# Task brief
Format the listing's lines as a JSON list of strings, one string per line with blank lines skipped, starting with the line that contains "name author: (A. DC.) Miers" and going on through the last line of the listing.

# Stored data
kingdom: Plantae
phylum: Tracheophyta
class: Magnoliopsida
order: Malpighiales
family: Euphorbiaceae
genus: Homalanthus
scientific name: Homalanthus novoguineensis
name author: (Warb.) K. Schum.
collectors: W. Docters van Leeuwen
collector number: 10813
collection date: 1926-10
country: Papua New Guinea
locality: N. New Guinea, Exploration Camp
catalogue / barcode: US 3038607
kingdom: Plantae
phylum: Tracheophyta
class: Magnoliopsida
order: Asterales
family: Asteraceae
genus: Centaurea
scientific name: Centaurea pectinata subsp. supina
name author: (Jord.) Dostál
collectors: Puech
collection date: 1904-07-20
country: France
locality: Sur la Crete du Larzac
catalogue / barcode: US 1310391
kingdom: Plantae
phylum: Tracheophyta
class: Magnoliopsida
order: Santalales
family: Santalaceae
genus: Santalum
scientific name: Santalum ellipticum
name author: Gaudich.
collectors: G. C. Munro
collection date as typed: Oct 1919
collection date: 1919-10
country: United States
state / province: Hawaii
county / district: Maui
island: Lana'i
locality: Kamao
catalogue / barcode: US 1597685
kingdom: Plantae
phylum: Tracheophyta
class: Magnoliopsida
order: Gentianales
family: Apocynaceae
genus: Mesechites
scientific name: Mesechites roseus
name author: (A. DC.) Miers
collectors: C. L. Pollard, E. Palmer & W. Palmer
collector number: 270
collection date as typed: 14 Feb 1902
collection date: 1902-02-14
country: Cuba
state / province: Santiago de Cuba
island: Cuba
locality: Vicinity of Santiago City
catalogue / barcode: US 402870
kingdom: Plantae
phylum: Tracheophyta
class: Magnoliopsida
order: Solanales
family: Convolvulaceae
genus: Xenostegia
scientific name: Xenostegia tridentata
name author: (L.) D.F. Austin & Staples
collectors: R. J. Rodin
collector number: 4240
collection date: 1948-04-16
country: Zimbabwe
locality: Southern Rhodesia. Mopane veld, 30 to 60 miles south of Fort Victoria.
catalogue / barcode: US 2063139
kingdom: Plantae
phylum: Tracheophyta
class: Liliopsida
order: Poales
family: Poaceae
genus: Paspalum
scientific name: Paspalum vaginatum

# The output
[
  "name author: (A. DC.) Miers",
  "collectors: C. L. Pollard, E. Palmer & W. Palmer",
  "collector number: 270",
  "collection date as typed: 14 Feb 1902",
  "collection date: 1902-02-14",
  "country: Cuba",
  "state / province: Santiago de Cuba",
  "island: Cuba",
  "locality: Vicinity of Santiago City",
  "catalogue / barcode: US 402870",
  "kingdom: Plantae",
  "phylum: Tracheophyta",
  "class: Magnoliopsida",
  "order: Solanales",
  "family: Convolvulaceae",
  "genus: Xenostegia",
  "scientific name: Xenostegia tridentata",
  "name author: (L.) D.F. Austin & Staples",
  "collectors: R. J. Rodin",
  "collector number: 4240",
  "collection date: 1948-04-16",
  "country: Zimbabwe",
  "locality: Southern Rhodesia. Mopane veld, 30 to 60 miles south of Fort Victoria.",
  "catalogue / barcode: US 2063139",
  "kingdom: Plantae",
  "phylum: Tracheophyta",
  "class: Liliopsida",
  "order: Poales",
  "family: Poaceae",
  "genus: Paspalum",
  "scientific name: Paspalum vaginatum"
]